> **Task to carry out**
In how many lines of the data does the word "Sulilk" appear? Give the number by itself.

> **Dataset entries**
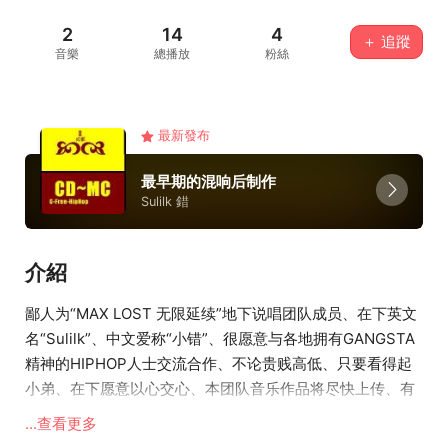
2
14
4
＋ 追蹤
音樂
總播放
粉絲
最新發布
最早期的混响后制作
Sulilk 錯
介紹
鄙人为“MAX LOST 无限延续”地下说唱团队成员、在下英文
名“Sulilk”、中文爱称“小错”、很愿意与各地拥有GANGSTA
精神的HIPHOP人士交流合作、不论贵贱高低、只要看得起
小弟、在下愿意以心交心、本团队音乐作品将尽快上传、有
不足之处、敬请指教、四川老话“袍哥人家、绝不拉稀摆带”
...查看更多
……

> **Finished exercise**
2